Transcriptional fidelities of human mitochondrial POLRMT, yeast mitochondrial Rpo41, and phage T7 single-subunit RNA polymerases

2017 
Abstract Single-subunit RNA polymerases (RNAPs) are present in phage T7 and in mitochondria of all eukaryotes. This RNAP class plays important roles in biotechnology and cellular energy production, but we know little about its fidelity and error rates. Herein, we report the error rates of three single-subunit RNAPs measured from the catalytic efficiencies of correct and all possible incorrect nucleotides.
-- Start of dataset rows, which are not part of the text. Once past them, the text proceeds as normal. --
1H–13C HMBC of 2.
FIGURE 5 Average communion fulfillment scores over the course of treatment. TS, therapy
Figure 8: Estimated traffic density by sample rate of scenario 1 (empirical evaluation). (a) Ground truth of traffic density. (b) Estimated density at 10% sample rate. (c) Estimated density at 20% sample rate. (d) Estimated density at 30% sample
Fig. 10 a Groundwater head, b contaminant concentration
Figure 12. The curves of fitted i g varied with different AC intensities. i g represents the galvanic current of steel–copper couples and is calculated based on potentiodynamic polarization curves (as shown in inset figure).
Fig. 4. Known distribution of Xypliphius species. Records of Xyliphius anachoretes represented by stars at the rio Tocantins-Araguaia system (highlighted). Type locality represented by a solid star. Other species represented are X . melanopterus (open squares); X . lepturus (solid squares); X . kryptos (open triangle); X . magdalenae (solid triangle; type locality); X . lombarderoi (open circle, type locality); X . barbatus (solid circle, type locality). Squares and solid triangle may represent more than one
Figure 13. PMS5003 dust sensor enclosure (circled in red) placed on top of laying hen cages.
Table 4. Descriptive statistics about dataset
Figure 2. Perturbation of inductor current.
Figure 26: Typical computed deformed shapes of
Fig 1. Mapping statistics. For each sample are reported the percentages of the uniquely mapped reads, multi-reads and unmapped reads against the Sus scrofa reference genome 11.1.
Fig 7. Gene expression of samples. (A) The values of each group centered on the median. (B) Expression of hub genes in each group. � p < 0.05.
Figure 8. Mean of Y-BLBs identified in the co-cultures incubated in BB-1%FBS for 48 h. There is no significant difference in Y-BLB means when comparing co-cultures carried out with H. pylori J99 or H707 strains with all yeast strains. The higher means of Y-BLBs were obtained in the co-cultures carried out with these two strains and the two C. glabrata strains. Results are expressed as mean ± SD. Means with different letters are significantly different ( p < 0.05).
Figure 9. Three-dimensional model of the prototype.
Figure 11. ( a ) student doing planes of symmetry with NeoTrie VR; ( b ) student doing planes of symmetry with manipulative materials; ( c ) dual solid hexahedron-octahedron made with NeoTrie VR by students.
The average error rates of T7 RNAP (2 × 10−6), yeast mitochondrial Rpo41 (6 × 10−6), and human mitochondrial POLRMT (RNA polymerase mitochondrial) (2 × 10−5) indicate high accuracy/fidelity of RNA synthesis resembling those of replicative DNA polymerases. All three RNAPs exhibit a distinctly high propensity for GTP misincorporation opposite dT, predicting frequent A→G errors in RNA with rates of ∼10−4. The A→C, G→A, A→U, C→U, G→U, U→C, and U→G errors mostly due to pyrimidine–purine mismatches were relatively frequent (10−5–10−6), whereas C→G, U→A, G→C, and C→A errors from purine–purine and pyrimidine–pyrimidine mismatches were rare (10−7–10−10). POLRMT also shows a high C→A error rate on 8-oxo-dG templates (∼10−4). Strikingly, POLRMT shows a high mutagenic bypass rate, which is exacerbated by TEFM (transcription elongation factor mitochondrial). The lifetime of POLRMT on terminally mismatched elongation substrate is increased in the presence of TEFM, which allows POLRMT to efficiently bypass the error and continue with transcription. This investigation of nucleotide selectivity on normal and oxidatively damaged DNA by three single-subunit RNAPs provides the basic information to understand the error rates in mitochondria and, in the case of T7 RNAP, to assess the quality of in vitro transcribed RNAs.